The winning team,Technicians, developed FedhaWatch Kenya, A real-time civic tech platform combining citizen reporting with data dashboards to expose suspicious campaign spending and visualize financial irregularities. [Courtesy]
Young Kenyan innovators have been rewarded for developing technology solutions that enhance transparency in political financing.
The Campaign Finance Watch Tool Hackathon 2026, hosted by iLabAfrica at Strathmore University in partnership with Transparency International Kenya, brought together students, developers, and civic tech enthusiasts to tackle opaque campaign financing ahead of the 2027 General Elections.
The hackathon challenged multidisciplinary teams to design platforms that track political campaign spending, visualise financial flows, and monitor the misuse of public resources during elections.
Sheila Masinde, Executive Director of Transparency International Kenya, highlighted the importance of tech-driven tools in empowering citizens, journalists, and watchdog organisations to follow the money in politics.
Over the course of the event, teams developed innovative prototypes. The winners, Technicians, received Sh500,000 for FedhaWatch Kenya, a real-time platform combining citizen reporting with interactive dashboards to flag suspicious campaign spending.
First runner-up, Kweli Networks, won Sh300,000 for the Reality Check Engine, which uses open-source intelligence to analyse social media and estimate actual campaign expenditures.

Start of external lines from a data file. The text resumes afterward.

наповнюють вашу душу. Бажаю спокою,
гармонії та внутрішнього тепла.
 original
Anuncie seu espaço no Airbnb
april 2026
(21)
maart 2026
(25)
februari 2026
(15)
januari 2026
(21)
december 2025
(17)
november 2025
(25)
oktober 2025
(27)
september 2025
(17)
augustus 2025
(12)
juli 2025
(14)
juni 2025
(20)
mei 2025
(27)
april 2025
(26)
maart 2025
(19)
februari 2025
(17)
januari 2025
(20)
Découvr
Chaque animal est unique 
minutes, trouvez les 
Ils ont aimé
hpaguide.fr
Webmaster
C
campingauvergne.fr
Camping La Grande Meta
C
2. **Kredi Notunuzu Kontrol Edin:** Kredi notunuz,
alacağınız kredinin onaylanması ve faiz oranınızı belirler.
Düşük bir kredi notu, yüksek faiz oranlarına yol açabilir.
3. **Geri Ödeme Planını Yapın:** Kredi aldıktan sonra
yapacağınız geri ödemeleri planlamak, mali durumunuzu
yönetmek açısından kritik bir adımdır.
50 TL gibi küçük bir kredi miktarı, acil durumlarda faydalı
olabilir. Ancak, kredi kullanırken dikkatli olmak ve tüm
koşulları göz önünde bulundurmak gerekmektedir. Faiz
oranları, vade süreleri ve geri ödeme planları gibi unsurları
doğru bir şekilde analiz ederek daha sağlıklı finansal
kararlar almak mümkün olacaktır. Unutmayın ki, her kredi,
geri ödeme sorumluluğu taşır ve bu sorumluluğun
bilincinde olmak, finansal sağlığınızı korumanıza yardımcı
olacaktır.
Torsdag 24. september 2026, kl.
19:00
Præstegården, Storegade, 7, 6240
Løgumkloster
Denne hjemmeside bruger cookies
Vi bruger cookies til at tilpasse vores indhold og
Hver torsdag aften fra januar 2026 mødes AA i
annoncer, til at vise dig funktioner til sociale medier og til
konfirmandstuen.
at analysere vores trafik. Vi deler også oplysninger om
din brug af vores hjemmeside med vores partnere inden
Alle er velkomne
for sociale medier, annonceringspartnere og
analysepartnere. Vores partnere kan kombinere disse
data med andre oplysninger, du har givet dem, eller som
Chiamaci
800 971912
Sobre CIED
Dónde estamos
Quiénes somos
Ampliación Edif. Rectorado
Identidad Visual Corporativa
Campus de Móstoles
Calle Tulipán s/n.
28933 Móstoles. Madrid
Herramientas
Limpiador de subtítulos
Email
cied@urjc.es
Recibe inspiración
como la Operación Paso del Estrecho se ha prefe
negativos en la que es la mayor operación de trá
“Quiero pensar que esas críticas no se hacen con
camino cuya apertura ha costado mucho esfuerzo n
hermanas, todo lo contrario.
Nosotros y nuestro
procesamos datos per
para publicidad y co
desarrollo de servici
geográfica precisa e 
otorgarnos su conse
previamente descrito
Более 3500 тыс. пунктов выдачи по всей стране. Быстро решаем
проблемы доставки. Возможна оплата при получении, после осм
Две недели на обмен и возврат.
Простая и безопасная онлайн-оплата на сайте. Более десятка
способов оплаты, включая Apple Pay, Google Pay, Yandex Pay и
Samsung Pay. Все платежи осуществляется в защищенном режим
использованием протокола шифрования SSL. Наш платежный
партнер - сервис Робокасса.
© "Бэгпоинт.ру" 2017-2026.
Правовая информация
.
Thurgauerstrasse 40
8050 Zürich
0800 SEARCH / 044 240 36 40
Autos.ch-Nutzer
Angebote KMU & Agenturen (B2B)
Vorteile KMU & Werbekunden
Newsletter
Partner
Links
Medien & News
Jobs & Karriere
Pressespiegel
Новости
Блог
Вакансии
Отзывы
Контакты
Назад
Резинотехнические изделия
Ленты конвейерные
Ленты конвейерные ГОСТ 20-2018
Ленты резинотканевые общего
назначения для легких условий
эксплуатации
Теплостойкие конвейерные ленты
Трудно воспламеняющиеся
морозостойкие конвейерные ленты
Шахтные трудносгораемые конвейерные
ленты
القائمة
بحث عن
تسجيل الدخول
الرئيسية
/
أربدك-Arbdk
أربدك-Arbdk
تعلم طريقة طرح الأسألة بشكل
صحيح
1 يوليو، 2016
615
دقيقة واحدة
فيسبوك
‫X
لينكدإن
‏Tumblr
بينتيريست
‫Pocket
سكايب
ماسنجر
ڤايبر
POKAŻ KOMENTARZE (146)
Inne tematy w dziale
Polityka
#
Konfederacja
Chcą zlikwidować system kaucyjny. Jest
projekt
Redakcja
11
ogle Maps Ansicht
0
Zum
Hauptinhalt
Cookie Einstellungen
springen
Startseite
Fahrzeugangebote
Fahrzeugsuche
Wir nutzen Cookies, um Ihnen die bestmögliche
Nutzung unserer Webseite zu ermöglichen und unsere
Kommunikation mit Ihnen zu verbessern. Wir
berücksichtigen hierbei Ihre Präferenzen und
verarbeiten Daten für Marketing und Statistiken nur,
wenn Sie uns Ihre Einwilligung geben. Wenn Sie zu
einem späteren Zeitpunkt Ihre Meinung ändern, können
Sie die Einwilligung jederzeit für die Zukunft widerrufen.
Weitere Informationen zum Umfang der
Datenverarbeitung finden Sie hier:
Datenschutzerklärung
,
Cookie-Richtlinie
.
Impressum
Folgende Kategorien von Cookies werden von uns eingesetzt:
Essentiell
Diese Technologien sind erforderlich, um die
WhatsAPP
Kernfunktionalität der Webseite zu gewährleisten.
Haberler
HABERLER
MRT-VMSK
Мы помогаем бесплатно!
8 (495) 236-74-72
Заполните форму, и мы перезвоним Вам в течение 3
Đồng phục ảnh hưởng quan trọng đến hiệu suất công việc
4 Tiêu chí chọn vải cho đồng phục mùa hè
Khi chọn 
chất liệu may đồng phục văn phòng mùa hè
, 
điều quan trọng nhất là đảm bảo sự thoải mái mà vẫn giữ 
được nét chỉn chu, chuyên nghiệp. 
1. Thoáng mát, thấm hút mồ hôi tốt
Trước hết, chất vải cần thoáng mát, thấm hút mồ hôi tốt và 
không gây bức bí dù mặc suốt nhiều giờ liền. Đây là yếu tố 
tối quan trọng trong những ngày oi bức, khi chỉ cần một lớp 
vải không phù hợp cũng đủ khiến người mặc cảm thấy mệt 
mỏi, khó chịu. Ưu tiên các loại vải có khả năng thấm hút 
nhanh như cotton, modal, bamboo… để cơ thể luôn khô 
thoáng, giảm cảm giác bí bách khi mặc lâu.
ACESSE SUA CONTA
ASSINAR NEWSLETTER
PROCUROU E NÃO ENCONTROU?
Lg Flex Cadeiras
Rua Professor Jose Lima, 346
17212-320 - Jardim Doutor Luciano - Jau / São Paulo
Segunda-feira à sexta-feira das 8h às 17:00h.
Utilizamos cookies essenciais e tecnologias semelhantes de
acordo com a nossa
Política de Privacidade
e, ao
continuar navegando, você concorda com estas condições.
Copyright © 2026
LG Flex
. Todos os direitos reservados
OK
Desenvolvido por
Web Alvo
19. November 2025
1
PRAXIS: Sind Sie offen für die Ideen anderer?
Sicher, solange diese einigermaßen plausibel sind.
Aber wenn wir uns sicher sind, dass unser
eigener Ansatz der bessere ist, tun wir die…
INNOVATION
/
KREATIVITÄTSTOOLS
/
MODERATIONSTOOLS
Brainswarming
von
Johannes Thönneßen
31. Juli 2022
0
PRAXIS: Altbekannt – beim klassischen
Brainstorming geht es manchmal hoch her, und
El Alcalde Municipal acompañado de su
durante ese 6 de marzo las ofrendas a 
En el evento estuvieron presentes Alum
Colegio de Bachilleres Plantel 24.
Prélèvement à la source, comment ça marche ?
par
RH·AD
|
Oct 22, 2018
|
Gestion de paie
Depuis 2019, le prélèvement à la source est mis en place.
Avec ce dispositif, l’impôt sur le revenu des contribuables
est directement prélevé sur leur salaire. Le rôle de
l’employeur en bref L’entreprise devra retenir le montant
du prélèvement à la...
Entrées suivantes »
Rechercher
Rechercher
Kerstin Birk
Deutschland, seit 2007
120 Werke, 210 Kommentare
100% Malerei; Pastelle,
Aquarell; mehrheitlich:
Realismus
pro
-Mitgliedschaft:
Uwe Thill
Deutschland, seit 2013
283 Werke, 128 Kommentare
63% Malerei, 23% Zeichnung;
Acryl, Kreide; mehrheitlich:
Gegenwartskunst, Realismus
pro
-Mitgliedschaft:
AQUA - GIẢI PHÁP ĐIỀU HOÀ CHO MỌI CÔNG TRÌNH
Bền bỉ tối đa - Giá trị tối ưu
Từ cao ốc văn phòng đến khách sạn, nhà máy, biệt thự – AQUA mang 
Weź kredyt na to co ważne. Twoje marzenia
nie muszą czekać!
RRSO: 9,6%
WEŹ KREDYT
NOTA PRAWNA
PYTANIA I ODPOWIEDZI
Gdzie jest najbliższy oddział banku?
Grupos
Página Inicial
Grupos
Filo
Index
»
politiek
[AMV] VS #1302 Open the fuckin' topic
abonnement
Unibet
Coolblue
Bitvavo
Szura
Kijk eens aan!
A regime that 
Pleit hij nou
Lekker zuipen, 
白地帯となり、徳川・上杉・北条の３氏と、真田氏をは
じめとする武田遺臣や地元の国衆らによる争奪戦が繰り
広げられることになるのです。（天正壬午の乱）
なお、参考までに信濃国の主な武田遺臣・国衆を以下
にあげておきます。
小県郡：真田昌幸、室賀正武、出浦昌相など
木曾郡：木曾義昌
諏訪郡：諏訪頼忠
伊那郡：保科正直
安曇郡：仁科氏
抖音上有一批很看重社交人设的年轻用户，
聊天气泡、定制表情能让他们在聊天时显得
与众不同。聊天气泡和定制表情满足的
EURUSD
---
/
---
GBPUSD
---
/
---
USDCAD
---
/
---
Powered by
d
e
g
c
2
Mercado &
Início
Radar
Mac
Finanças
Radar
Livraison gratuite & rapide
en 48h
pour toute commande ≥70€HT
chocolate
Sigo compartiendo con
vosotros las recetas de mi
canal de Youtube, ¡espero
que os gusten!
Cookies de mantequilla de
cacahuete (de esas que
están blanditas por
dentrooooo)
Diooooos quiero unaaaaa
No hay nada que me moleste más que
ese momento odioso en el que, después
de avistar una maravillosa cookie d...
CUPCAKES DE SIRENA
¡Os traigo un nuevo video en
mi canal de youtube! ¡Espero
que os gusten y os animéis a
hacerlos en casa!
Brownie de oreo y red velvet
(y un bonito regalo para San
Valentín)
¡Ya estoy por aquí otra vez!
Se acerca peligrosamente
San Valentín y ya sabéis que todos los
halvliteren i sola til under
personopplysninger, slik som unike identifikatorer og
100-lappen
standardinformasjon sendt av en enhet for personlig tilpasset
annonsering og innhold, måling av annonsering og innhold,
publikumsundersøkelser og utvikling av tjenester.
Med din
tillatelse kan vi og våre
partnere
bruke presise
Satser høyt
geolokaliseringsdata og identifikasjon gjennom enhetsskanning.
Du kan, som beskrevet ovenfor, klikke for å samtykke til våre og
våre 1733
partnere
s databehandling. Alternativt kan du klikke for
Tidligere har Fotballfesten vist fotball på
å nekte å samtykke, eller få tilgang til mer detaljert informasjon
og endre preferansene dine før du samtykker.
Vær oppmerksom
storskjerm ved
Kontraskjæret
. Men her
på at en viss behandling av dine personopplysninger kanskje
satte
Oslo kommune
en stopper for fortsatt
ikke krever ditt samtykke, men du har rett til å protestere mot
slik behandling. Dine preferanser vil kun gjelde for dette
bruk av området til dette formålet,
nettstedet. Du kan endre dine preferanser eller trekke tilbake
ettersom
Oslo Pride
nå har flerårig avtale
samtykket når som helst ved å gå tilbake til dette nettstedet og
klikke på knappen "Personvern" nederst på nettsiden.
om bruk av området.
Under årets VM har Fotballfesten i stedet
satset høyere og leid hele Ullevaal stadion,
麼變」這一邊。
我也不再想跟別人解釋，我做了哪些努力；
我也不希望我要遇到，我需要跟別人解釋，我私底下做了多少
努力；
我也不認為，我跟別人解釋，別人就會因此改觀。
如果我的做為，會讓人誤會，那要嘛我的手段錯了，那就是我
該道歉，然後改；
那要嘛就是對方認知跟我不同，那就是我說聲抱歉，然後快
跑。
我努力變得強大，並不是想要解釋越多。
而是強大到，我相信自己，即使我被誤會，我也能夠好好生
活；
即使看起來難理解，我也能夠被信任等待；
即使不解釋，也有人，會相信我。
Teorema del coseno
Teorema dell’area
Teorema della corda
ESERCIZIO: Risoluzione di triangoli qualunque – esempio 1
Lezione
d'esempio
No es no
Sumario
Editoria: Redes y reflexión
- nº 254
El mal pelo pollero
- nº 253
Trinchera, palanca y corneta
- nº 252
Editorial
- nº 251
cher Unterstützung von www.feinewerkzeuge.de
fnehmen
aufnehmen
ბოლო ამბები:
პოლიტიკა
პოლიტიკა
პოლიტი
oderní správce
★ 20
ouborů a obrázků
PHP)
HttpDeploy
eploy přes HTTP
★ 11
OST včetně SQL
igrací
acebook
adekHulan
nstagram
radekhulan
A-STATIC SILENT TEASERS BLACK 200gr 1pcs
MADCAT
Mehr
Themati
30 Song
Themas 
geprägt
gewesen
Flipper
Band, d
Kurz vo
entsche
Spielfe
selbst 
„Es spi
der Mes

Second runner-up, Kovela, received Sh100,000 for a solution that extracts and structures political finance data from fragmented sources like PDFs, gazettes, and court documents, creating a searchable system to detect anomalies.
Kweli Networks introduced the Reality Check Engine, an Open Source Intelligence (OSINT)-powered tool that analyses social media to estimate actual campaign spending and flag discrepancies against declared budgets. [Courtesy]
Dr. Joseph Sevilla, Director of iLabAfrica, praised participants for their creativity, noting that such partnerships bridge innovation with real-world governance impact.
Gibson Mwaita, Head of Programs at Transparency International Kenya, emphasised that the hackathon is only the beginning, with winning teams moving into mentorship and incubation phases to scale their solutions.
Linda Eunice Oloo, Anti-Corruption Advisor at the British High Commission Nairobi, added that these civic tech tools could significantly close the gap between declared and actual campaign spending, strengthening accountability in Kenya’s democratic processes.
Kovela addressed a critical data gap by developing a solution that extracts and structures political finance data from fragmented sources such as PDFs, gazettes, and court documents. [Courtesy]
The hackathon forms part of ongoing efforts under the Kenya Institutional Strengthening Program (KISP) to improve oversight of political financing and counter the use of illicit funds in elections.